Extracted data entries
══════

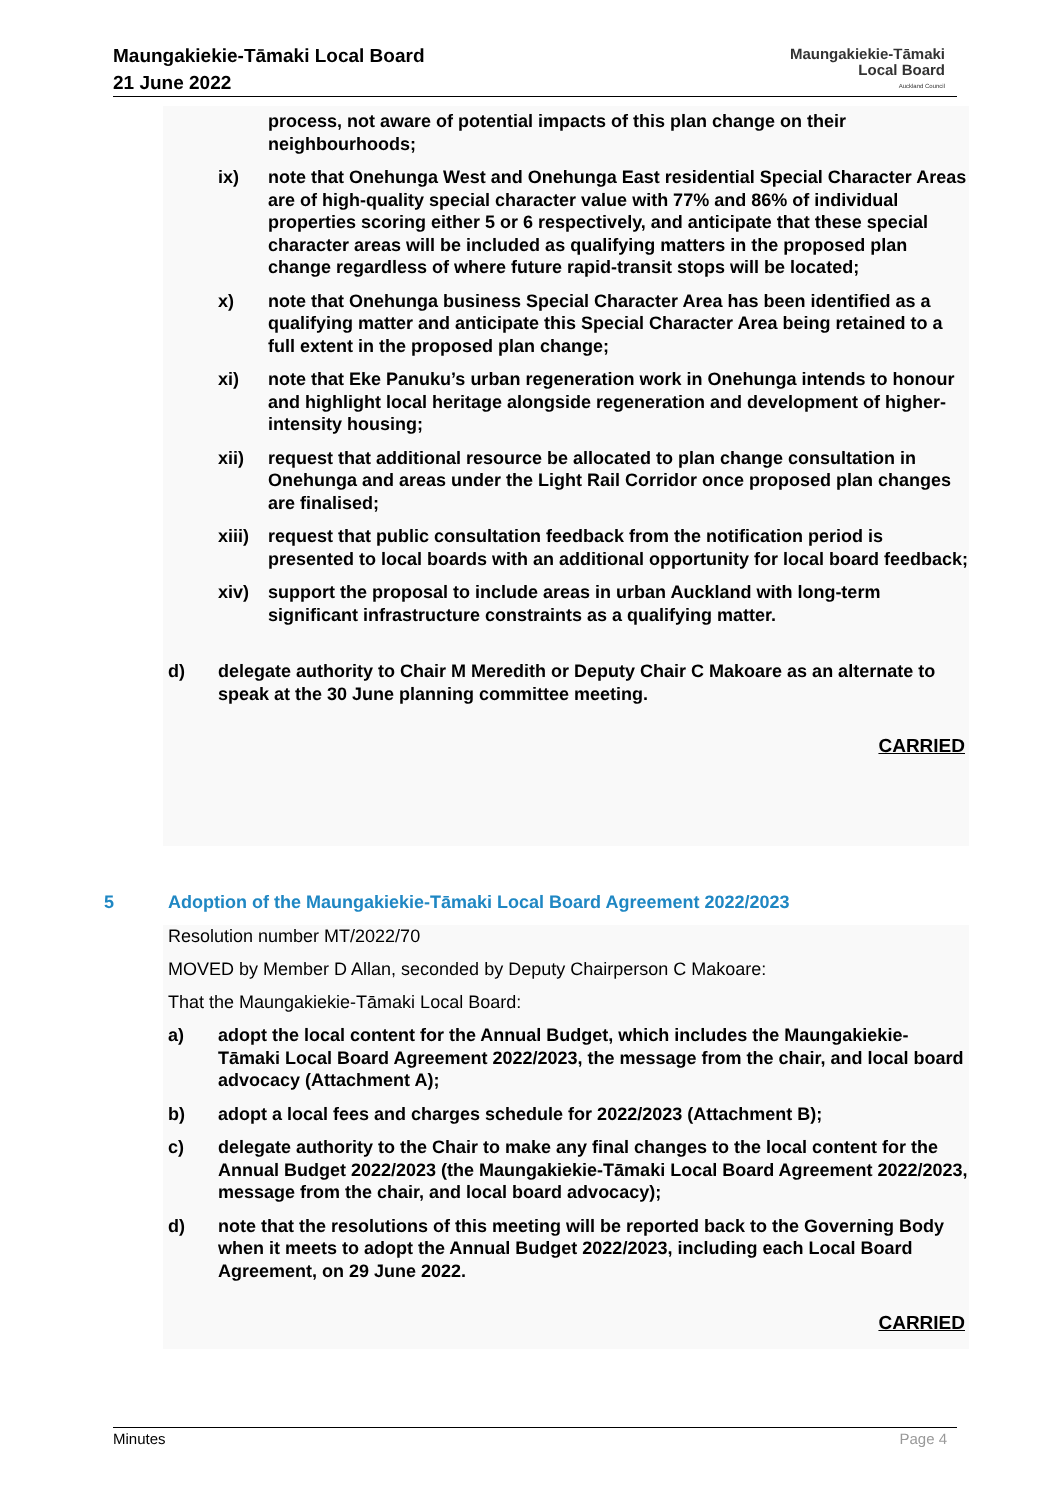Maungakiekie-Tāmaki Local Board
21 June 2022
Maungakiekie-Tāmaki
Local Board
Auckland Council
process, not aware of potential impacts of this plan change on their neighbourhoods;
ix) note that Onehunga West and Onehunga East residential Special Character Areas are of high-quality special character value with 77% and 86% of individual properties scoring either 5 or 6 respectively, and anticipate that these special character areas will be included as qualifying matters in the proposed plan change regardless of where future rapid-transit stops will be located;
x) note that Onehunga business Special Character Area has been identified as a qualifying matter and anticipate this Special Character Area being retained to a full extent in the proposed plan change;
xi) note that Eke Panuku’s urban regeneration work in Onehunga intends to honour and highlight local heritage alongside regeneration and development of higher-intensity housing;
xii) request that additional resource be allocated to plan change consultation in Onehunga and areas under the Light Rail Corridor once proposed plan changes are finalised;
xiii)
request that public consultation feedback from the notification period is presented to local boards with an additional opportunity for local board feedback;
xiv) support the proposal to include areas in urban Auckland with long-term significant infrastructure constraints as a qualifying matter.
d) delegate authority to Chair M Meredith or Deputy Chair C Makoare as an alternate to speak at the 30 June planning committee meeting.
CARRIED
5 Adoption of the Maungakiekie-Tāmaki Local Board Agreement 2022/2023
Resolution number MT/2022/70
MOVED by Member D Allan, seconded by Deputy Chairperson C Makoare:
That the Maungakiekie-Tāmaki Local Board:
a) adopt the local content for the Annual Budget, which includes the Maungakiekie-Tāmaki Local Board Agreement 2022/2023, the message from the chair, and local board advocacy (Attachment A);
b) adopt a local fees and charges schedule for 2022/2023 (Attachment B);
c) delegate authority to the Chair to make any final changes to the local content for the Annual Budget 2022/2023 (the Maungakiekie-Tāmaki Local Board Agreement 2022/2023, message from the chair, and local board advocacy);
d) note that the resolutions of this meeting will be reported back to the Governing Body when it meets to adopt the Annual Budget 2022/2023, including each Local Board Agreement, on 29 June 2022.
CARRIED
Minutes Page 4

══════

In the data above, start at the line that has "a) adopt the", stop after the line that has "b) adopt a local", and print every line in between exactly as it stands.

= Your solution =
a) adopt the local content for the Annual Budget, which includes the Maungakiekie-Tāmaki Local Board Agreement 2022/2023, the message from the chair, and local board advocacy (Attachment A);
b) adopt a local fees and charges schedule for 2022/2023 (Attachment B);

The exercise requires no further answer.